▶ Written instruction
Return the passage of the exported-documents text between "If the crawler is configured to crawl all" and "element is DELETED.", inclusive, with every word unchanged.

— START OF Supplied passage —

Exporting crawled or analyzed documents

To use information from Watson Explorer Content Analytics for other purposes, such as data warehouse, business intelligence, or classification applications, you can export documents that have been crawled or documents that have been crawled and analyzed, and then import the exported data into your applications.

About this task

How and when documents are exported depends on how content is added to the collection and whether the collection uses a document cache. Documents are exported when the parse and index services run. The parse and index services start when content is added to the collection or when the index is rebuilt.

Crawled documents

How the crawler is configured to run also controls how new, changed, and deleted documents are exported. The first time that the crawler crawls a data source, all documents are crawled. In subsequent crawls:

If the crawler is configured to crawl all updates, then the crawler checks for new, changed, and deleted documents. The export program exports the new and changed documents. You can configure an option to export information about deleted documents. In this case, when you export documents as XML, an XML file is created for each deleted document. In the XML output, the value of the /Document@Type element is DELETED.
If the crawler is configured to crawl new and modified documents only, the crawler does not check for deleted documents and information about the deleted documents is not generated.
If you select the option to crawl new and modified documents only, the crawler looks for documents with modification dates that are later than the previous crawl time. If you copy files to a resource, the modification date might not change, which means that the crawler might not detect that the files were added to the resource. For example, if you copy files to a Windows folder, Windows does not automatically change the modification date of the files. To ensure such files are crawled, select the option to crawl all updates or a full crawl.
If the crawler is configured to do a full crawl, then the entire crawl space is crawled and all documents that match your export criteria are exported, regardless of whether the documents were updated or deleted since the previous crawl.

Imported documents

All documents imported to a collection are passed to the parse and index services. If you configure a collection to export documents, all imported documents will be exported when they are processed by the parse and index services.

— END OF Supplied passage —
— START OF Record extracts —

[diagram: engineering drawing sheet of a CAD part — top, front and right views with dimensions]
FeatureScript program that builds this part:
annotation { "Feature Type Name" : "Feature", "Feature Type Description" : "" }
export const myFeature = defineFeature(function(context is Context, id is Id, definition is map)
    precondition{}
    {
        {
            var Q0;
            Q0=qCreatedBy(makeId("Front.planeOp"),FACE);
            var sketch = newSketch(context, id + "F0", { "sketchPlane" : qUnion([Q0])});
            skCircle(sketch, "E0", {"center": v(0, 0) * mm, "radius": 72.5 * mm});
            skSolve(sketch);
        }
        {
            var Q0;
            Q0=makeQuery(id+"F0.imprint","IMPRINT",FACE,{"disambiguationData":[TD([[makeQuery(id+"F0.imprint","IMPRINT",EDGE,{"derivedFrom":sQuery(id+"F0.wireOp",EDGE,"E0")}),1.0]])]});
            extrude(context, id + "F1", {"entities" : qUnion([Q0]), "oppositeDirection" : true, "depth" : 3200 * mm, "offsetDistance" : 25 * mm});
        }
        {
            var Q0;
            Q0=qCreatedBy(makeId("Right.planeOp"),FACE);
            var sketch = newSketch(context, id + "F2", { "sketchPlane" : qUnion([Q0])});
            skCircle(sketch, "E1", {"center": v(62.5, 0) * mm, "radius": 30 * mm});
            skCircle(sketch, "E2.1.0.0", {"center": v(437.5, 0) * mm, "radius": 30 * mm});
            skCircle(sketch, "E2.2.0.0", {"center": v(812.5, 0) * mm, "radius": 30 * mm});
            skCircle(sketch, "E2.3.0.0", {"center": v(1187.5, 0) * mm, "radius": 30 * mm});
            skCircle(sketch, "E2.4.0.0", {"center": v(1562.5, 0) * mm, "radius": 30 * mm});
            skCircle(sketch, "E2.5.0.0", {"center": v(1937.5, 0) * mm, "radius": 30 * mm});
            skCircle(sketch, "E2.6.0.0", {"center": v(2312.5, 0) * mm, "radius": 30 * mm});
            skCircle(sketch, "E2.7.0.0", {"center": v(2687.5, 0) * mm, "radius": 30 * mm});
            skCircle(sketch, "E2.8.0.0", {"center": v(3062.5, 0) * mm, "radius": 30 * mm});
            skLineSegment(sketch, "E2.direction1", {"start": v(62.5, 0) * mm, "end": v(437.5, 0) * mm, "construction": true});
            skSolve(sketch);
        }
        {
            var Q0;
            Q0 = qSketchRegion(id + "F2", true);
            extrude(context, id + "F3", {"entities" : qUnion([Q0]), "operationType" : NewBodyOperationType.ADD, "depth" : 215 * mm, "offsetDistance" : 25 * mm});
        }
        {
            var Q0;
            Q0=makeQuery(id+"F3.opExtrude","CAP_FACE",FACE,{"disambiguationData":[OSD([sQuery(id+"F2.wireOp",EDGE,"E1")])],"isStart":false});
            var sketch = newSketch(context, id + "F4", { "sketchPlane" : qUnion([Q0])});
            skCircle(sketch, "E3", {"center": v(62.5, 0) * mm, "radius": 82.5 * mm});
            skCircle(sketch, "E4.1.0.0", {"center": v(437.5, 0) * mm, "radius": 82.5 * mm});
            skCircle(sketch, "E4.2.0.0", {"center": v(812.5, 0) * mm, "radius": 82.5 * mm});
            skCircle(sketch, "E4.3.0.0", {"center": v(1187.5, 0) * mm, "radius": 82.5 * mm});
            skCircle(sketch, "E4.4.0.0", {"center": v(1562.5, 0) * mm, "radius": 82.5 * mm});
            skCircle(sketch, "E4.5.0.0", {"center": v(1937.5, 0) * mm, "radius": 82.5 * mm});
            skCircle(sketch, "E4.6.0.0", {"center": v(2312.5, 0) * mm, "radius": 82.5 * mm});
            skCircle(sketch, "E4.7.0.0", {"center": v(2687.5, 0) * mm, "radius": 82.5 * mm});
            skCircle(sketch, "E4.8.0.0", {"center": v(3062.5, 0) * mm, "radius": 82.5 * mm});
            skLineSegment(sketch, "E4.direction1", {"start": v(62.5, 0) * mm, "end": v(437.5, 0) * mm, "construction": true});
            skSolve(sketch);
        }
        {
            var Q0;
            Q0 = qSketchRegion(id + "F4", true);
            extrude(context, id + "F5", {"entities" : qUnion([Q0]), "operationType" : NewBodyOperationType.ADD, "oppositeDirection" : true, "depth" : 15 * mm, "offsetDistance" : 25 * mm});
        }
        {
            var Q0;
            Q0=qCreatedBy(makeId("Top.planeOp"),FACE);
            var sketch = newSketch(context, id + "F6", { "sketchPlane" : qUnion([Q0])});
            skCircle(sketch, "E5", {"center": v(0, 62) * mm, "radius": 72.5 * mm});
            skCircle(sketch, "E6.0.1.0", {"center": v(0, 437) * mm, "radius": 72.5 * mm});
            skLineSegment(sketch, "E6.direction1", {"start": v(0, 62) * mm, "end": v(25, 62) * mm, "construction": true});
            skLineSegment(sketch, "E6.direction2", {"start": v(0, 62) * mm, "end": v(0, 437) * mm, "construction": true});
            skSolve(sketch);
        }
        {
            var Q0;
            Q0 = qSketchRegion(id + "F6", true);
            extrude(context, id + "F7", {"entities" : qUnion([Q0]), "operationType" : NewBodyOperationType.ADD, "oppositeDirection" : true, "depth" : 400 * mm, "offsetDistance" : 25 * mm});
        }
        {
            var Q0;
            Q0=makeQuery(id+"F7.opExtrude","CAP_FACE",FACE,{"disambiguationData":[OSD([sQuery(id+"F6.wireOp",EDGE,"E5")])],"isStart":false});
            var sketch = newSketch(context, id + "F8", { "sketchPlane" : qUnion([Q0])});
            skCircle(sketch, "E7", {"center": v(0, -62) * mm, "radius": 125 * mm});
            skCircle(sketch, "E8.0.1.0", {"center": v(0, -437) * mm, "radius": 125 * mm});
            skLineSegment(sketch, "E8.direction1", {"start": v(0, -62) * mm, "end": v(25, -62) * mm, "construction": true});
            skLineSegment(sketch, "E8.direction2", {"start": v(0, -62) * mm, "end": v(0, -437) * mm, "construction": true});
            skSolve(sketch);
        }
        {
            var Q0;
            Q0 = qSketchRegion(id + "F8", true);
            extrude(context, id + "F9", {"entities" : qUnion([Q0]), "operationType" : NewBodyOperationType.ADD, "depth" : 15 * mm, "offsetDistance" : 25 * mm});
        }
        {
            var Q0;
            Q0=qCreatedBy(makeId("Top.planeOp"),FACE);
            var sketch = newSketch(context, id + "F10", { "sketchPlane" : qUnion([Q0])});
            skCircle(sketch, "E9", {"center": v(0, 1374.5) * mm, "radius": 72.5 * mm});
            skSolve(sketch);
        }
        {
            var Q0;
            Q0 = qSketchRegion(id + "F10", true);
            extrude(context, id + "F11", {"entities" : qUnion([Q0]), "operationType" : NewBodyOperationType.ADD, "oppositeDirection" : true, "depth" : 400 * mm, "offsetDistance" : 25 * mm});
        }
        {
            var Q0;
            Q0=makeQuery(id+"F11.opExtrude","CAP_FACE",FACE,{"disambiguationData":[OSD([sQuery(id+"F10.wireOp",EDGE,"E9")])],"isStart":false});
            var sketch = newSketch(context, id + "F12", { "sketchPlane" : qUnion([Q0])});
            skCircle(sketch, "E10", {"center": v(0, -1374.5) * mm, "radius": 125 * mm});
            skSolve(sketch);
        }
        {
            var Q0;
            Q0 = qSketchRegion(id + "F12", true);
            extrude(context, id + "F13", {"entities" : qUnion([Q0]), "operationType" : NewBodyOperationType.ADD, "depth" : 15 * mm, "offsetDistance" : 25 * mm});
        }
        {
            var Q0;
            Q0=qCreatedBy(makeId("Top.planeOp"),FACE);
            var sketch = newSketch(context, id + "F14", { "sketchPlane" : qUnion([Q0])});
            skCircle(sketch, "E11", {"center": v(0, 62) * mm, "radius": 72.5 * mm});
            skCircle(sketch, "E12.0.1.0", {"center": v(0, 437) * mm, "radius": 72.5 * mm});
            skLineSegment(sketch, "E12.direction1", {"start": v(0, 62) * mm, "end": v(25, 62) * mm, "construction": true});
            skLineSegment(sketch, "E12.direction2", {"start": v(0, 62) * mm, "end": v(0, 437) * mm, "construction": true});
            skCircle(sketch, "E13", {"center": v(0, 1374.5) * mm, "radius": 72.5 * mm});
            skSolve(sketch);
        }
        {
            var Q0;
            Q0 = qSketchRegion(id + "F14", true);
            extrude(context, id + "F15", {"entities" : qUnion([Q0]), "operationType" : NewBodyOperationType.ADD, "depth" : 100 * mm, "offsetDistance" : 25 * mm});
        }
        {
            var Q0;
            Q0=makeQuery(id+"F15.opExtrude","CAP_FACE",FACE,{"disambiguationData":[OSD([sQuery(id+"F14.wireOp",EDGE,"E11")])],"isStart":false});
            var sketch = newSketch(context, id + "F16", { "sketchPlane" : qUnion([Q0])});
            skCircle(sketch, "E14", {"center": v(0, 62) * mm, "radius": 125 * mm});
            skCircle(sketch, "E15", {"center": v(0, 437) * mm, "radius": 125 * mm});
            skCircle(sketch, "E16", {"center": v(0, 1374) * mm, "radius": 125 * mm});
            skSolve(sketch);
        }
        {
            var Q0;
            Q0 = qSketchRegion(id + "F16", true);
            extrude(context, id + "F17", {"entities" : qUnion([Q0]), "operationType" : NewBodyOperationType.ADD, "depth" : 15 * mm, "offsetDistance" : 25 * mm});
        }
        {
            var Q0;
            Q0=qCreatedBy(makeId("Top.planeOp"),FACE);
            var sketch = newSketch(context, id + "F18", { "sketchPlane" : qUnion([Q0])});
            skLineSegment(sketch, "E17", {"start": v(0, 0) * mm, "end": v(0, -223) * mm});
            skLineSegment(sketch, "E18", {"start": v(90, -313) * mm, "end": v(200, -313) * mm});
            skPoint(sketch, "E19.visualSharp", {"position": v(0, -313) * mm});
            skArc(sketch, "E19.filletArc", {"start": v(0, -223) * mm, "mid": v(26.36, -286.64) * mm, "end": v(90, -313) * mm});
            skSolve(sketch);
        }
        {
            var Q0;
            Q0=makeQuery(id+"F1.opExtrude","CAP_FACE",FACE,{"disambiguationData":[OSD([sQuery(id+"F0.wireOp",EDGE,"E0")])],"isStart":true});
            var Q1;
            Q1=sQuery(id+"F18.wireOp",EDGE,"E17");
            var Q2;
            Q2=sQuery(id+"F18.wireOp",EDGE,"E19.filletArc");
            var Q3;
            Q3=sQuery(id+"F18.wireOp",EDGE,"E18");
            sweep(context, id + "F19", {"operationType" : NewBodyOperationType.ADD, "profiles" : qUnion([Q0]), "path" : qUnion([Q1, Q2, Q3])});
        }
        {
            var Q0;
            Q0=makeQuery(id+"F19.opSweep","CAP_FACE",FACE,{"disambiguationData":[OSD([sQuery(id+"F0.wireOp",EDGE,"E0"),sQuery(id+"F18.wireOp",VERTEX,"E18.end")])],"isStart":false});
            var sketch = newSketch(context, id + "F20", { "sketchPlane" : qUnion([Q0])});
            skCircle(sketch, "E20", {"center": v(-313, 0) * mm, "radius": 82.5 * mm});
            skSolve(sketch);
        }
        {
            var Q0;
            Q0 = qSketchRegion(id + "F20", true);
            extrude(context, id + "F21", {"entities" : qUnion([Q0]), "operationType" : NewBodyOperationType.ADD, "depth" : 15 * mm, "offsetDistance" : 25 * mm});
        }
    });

— END OF Record extracts —

▶ Result of the task
If the crawler is configured to crawl all updates, then the crawler checks for new, changed, and deleted documents. The export program exports the new and changed documents. You can configure an option to export information about deleted documents. In this case, when you export documents as XML, an XML file is created for each deleted document. In the XML output, the value of the /Document@Type element is DELETED.